The results from the equivalent circuits and simulation show acceptable agreement. The return loss and radiation patterns are shown in Figure 10. The antenna bandwidth for the proposed magneto-dielectric substrate is about six times higher than that of the dielectric substrate. Cite this article as: Ali, M. This paper presents a flexible wearable antenna on fabrics such as cotton, jeans and silk. Note, however, that the circuit presented in Figure 1. For these measurements, the real part represents the input resistance and the imaginary part represents the input reactance, with a positive value being inductive reactance and a negative value being capacitive reactance.
The second antenna, the half-mode cavity, originates from a half-mode substrate-integrated cavity, where an open aperture placed on the substrate's symmetry plane enables to only use one-half of the entire cavity. With microstrip feeding, it is also a relatively simple task to implement either linear or circular polarization excitation of the antenna. Two other interesting compact structures for the implementation of wearable textile patch antennas operating at 2. As a result, large negative differential conductance is expected against small peak current density. In this paper we present the comparative performance analysis of 4 different shaped antennas.
A rectangular cavity is formed inside the antenna substrate, by using eyelets as metallized holes, with an appropriate spacing distance between each other. The authors first developed an analytical analysis of both structures. Tatsuo Itoh, in , 2005 11. Alternatively, matched bandwidth of the antenna can be increased by making the antenna substrate electrically thicker, effectively lowering the Q-factor of the antenna cavity for increased bandwidth. Effects of bending were also verified by simulations, resulting in a very small increase of resonance frequency for a bending radius of 10 cm, which does not compromise the overall performance in the operation band. The structure consists of a cavity-backed slot antenna on a flexible protective foam substrate, with electrotextiles Flectron metallization on both sides.
This model provides a reasonable estimate for the resonant frequency and a fairly accurate estimate of the input impedance close to resonance. Top View of Microstrip-Fed Patch Antenna Returning to Figure 11. A simple and intuitive technique for modeling this antenna is the transmission line model. The measured results agree well with the simulated results. Measured gain patterns also remain almost unchanged in the on-body case, with respect to the free-space situation, with the maximum value being about 6 dBi in the broadside direction, which is more than sufficient to establish a reliable off-body communication link. In a patch antenna, most of the propagation is above the ground plane and can have high directional gain. Such a kind of patch antenna answers to important requirements in off-body communications, such as suppression of undesired surface waves and a high level of shielding from the human body, even with a very small ground plane, high directivity, and front-to-back ratio, as well as performance stability.

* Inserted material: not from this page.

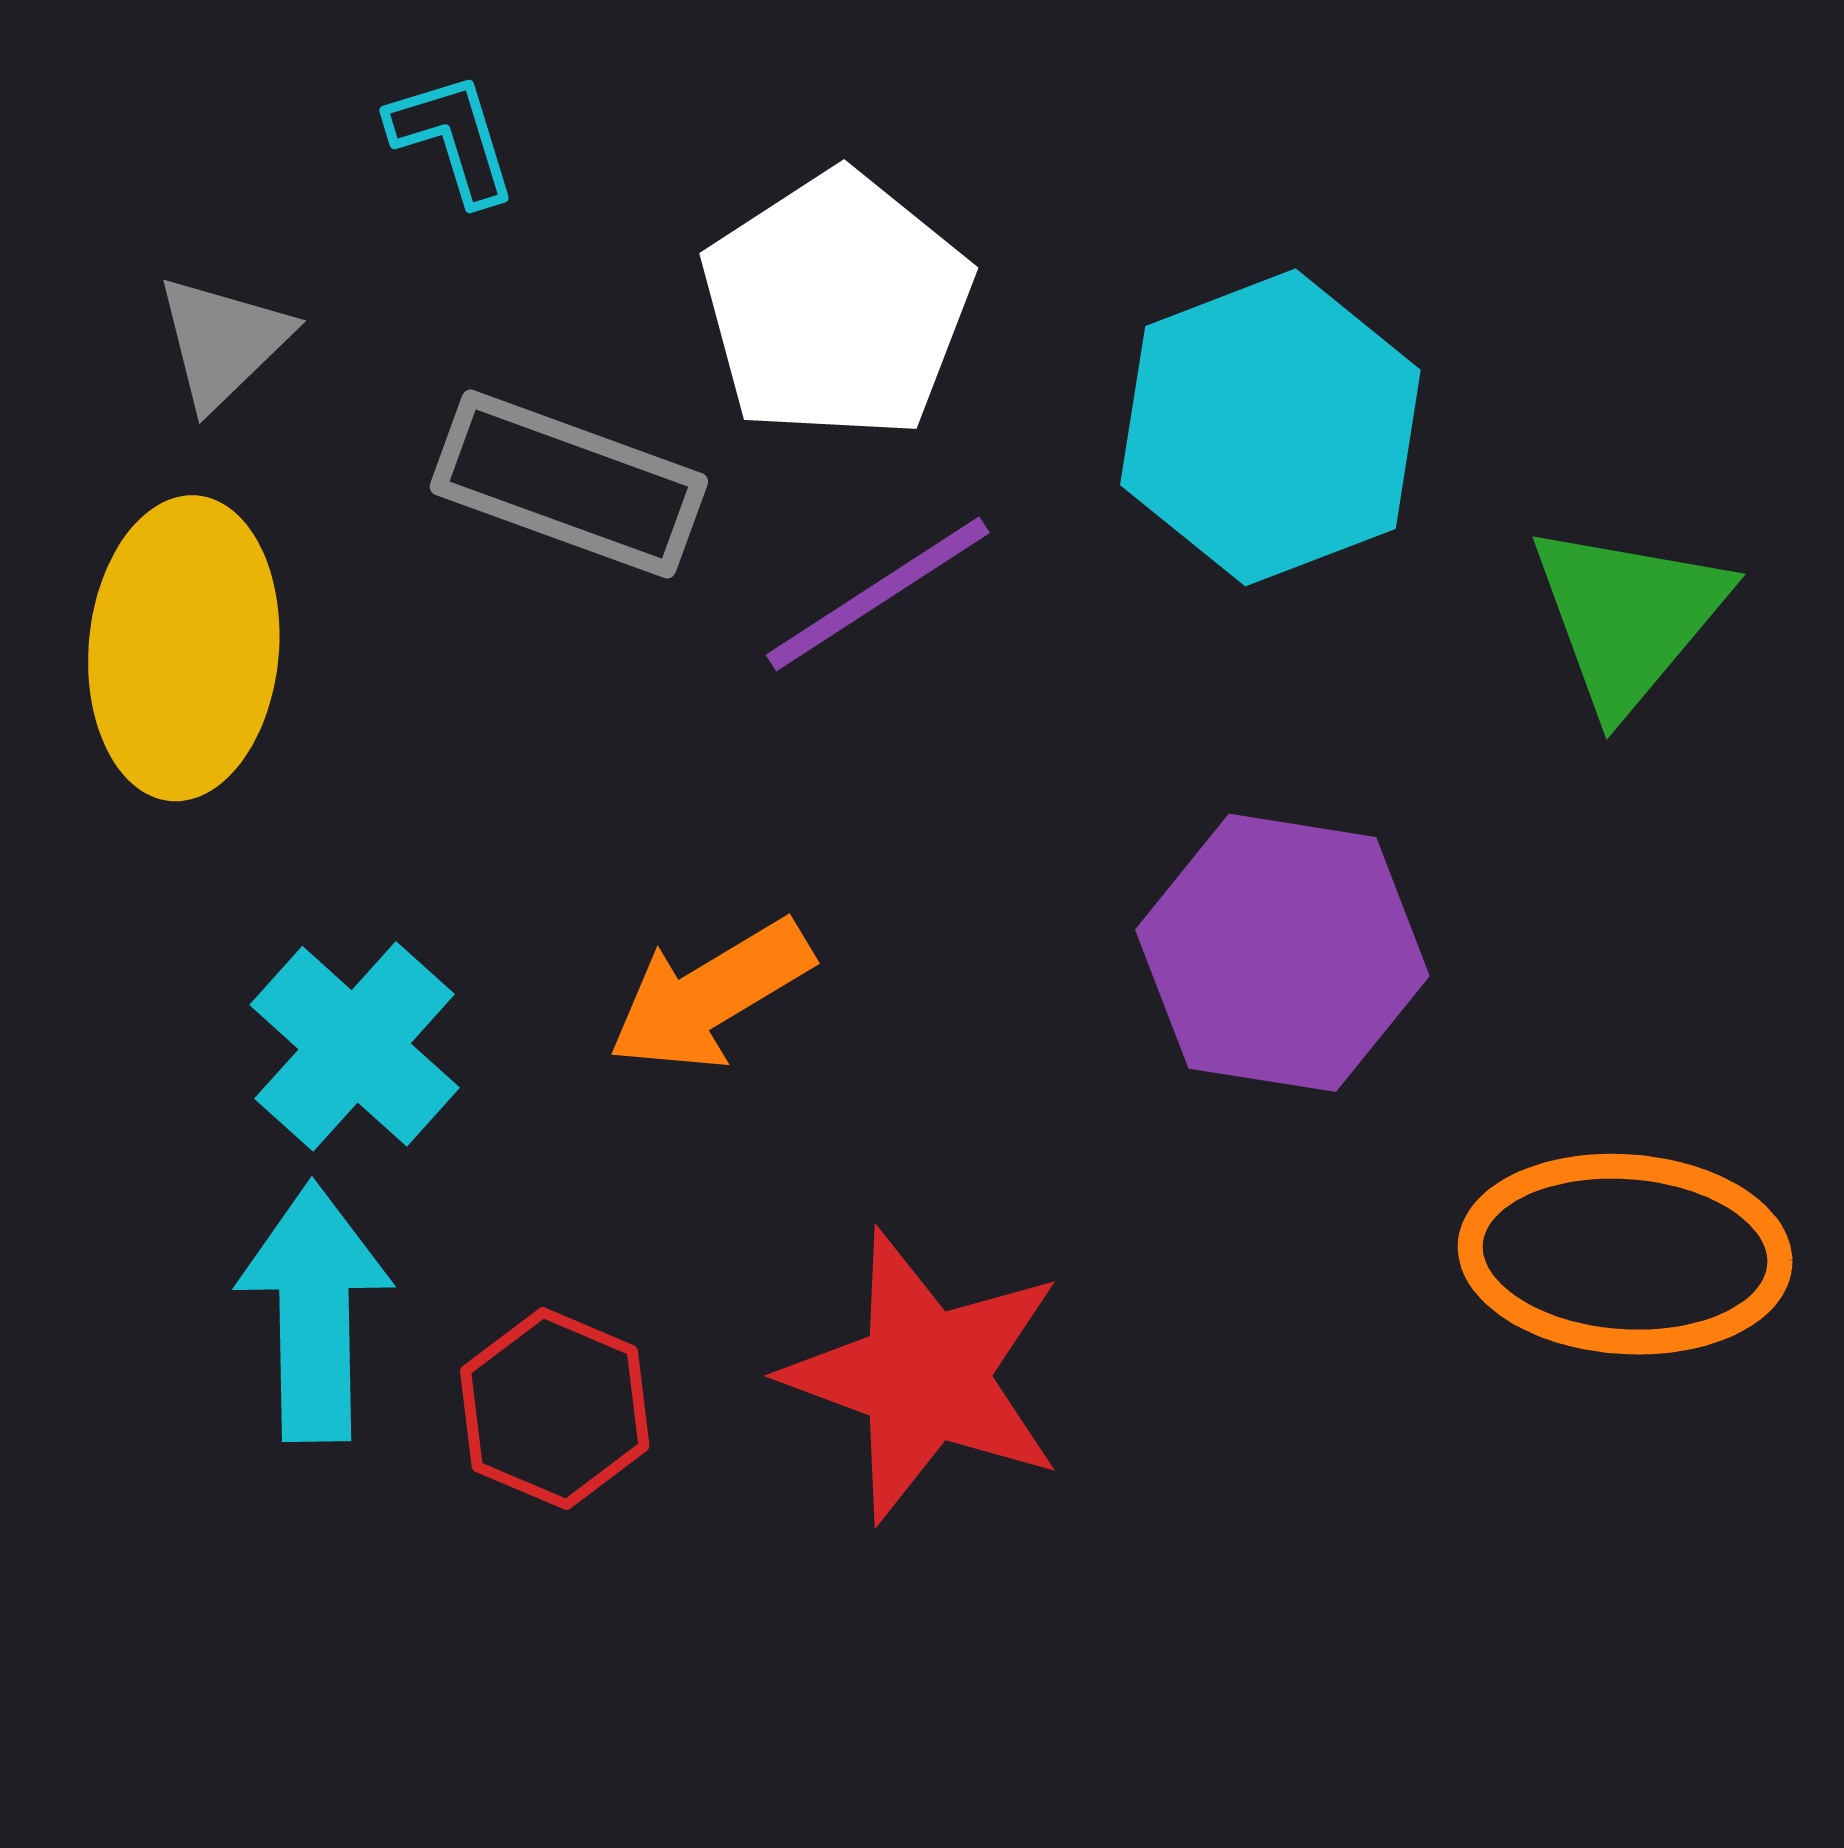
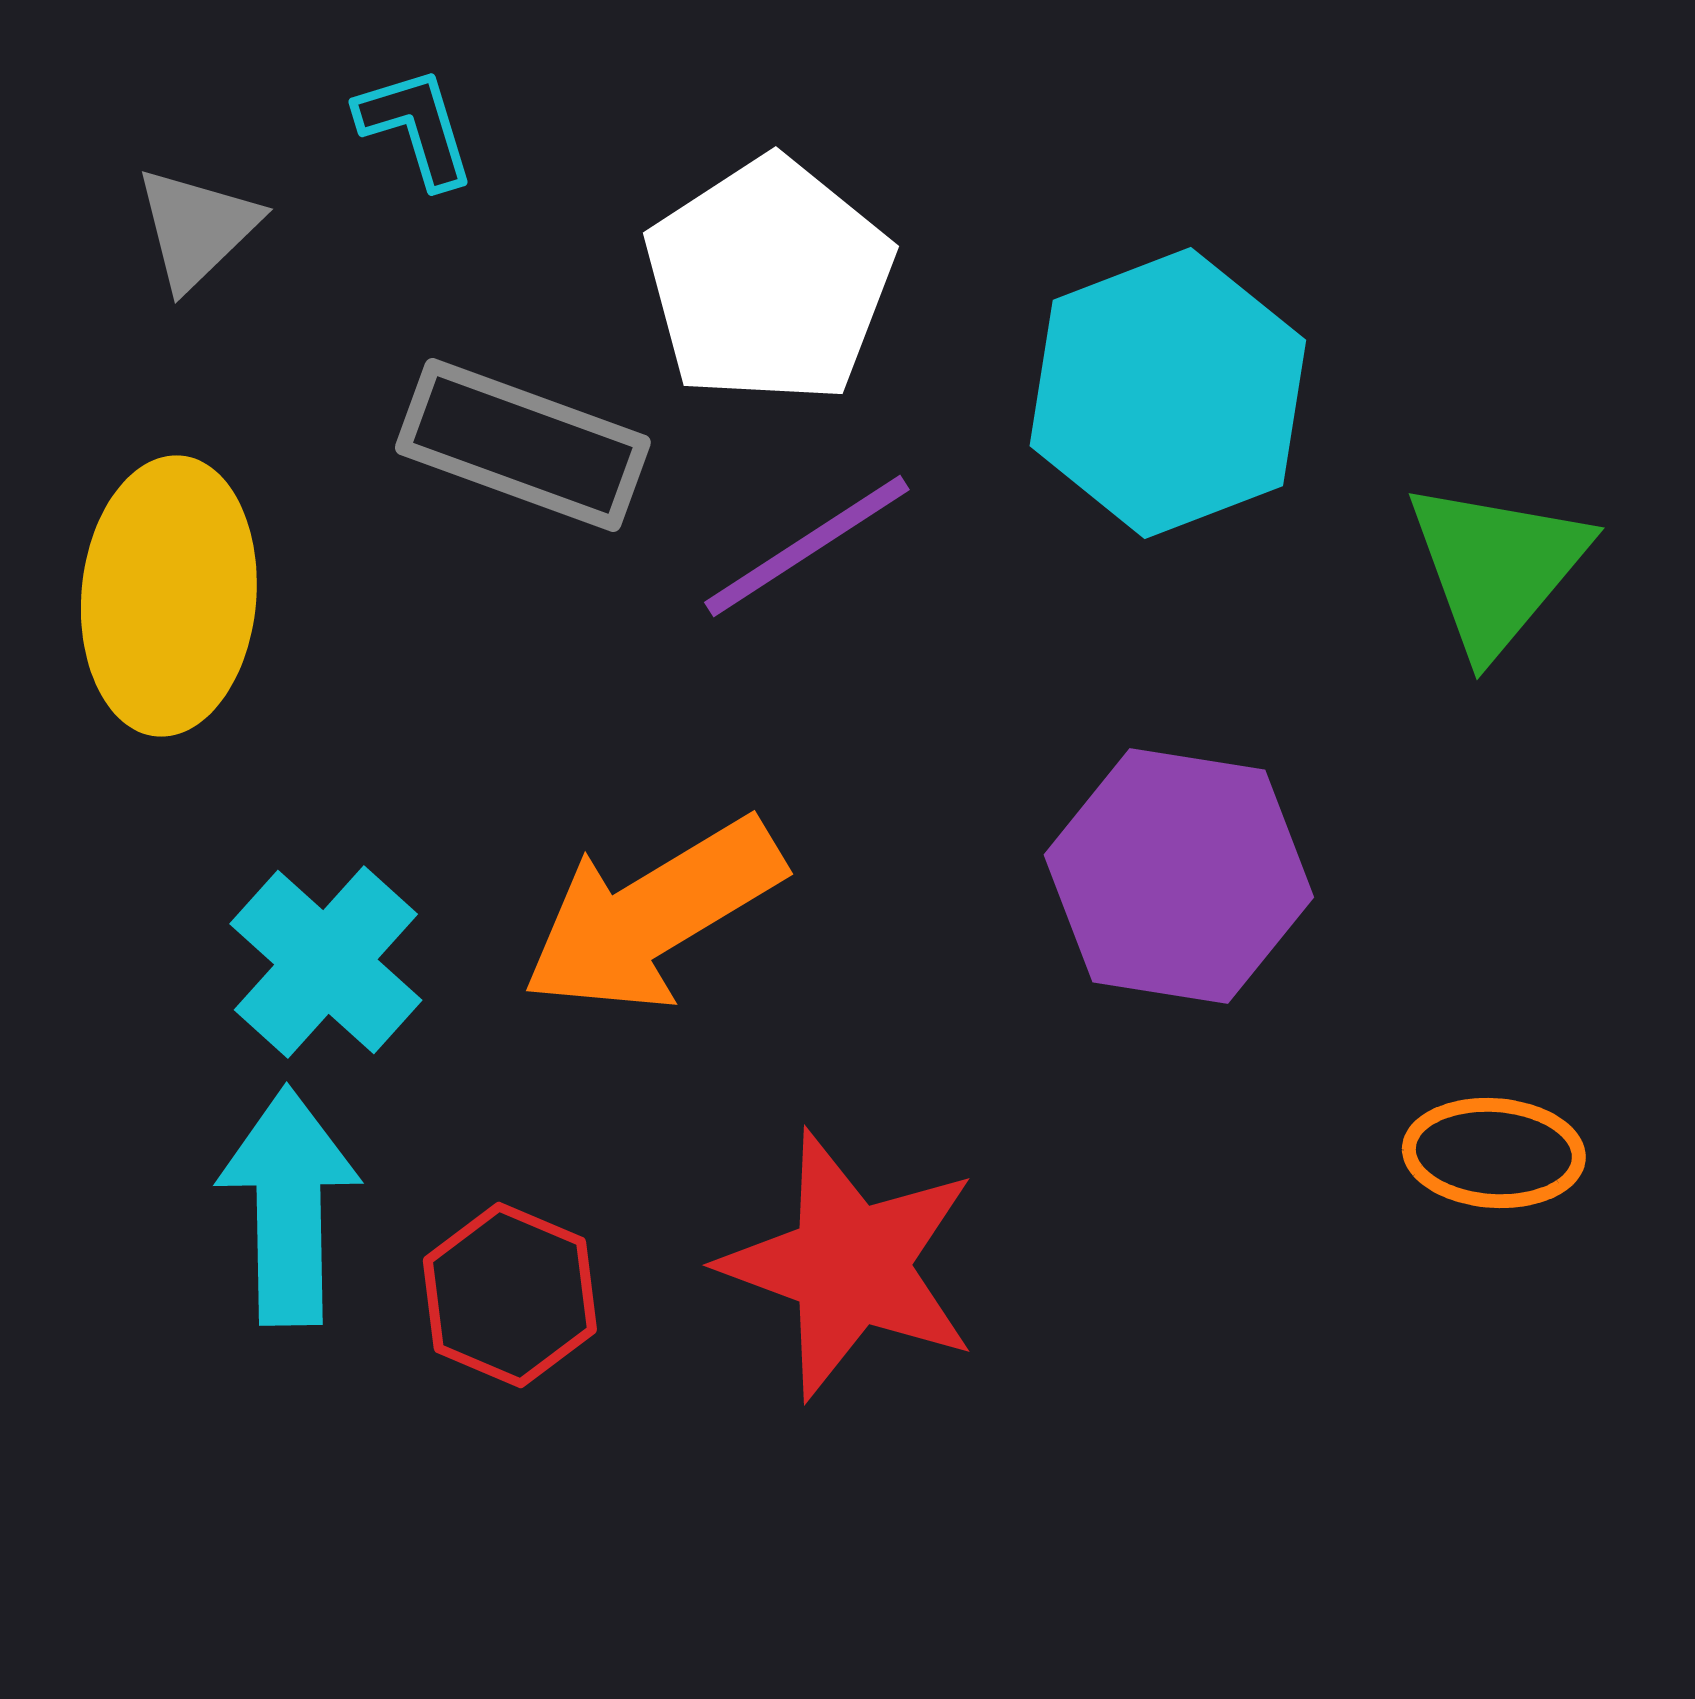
gray triangle: (223, 342) -> (197, 228), moved
orange arrow: (710, 995) -> (653, 915), size x1.4
orange ellipse: (1625, 1254) -> (1494, 1153), size x0.6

Thus, it can be concluded that a radiating patch can be modeled by two slots separated by a transmission line. The simplest way for estimating this is the transmission line model for the patch antenna. This proposed antenna model and progressing the investigation of an inset fed wideband circular slotted patch antenna is suitable for 5. In particular, the authors showed, through both measurements and simulations, how the proximity of a human arm over which the antenna was bent affects its performance by producing a resonance frequency shift. Microstrip-fed patches have very narrow bandwidths, almost invariably less than 5%.
This causes radiation at the two edges of the antenna, as shown by the fringing fields in the diagram. The InGaAs and InAlAs layers are lattice-matched to InP substrates. The antenna is also low profile and low cost, has good conformability, and has ease of manufacturing. A parallel resistance is put between the bias supply lines in order to prevent parasitic oscillation due to return pass of the bias supply lines. This behavior may have significant applications to polarization-specific antennas and may be useful for improving isolation between neighboring antennas on a shared platform.
With reference to Figure 3. The antenna, shown in Fig. A simulation model of this design is shown in Fig. The bandwidth, however, does provide a useful starting point as well as useful insight into the operation of the antenna. Note that there are many other simple models that also provide a first-order estimate of the input impedance. The antenna gain and the return loss of the suggested antenna at 0. In this case, the antenna is modeled as two radiating slots of width Δ l oc and length a separated by a microstrip transmission line with dimensions corresponding to the dimensions of the patch antenna.
As shown in Figure 10. A circularly shaped slot has been chosen to be etched on diminutive square patch 4. The fundamental resonance of the cavity formed by the microstrip patch antenna will occur at the frequency where the total effective length of the patch antenna, b + 2Δ l oc, is equal to one-half a guided wavelength in the microstrip cavity. In this case, higher resonances of the antenna will be determined by circular harmonics Bessel functions and can be designed to occur away from circuit harmonics. Note that the feeding can be placed at one end of the antenna or at some point a distance x inside the patch, either by the use of an inset feed or a coaxial probe. The shapes taken into consider are E, T, H and F. The efficiency in this case for a dielectric loss tangent of 0.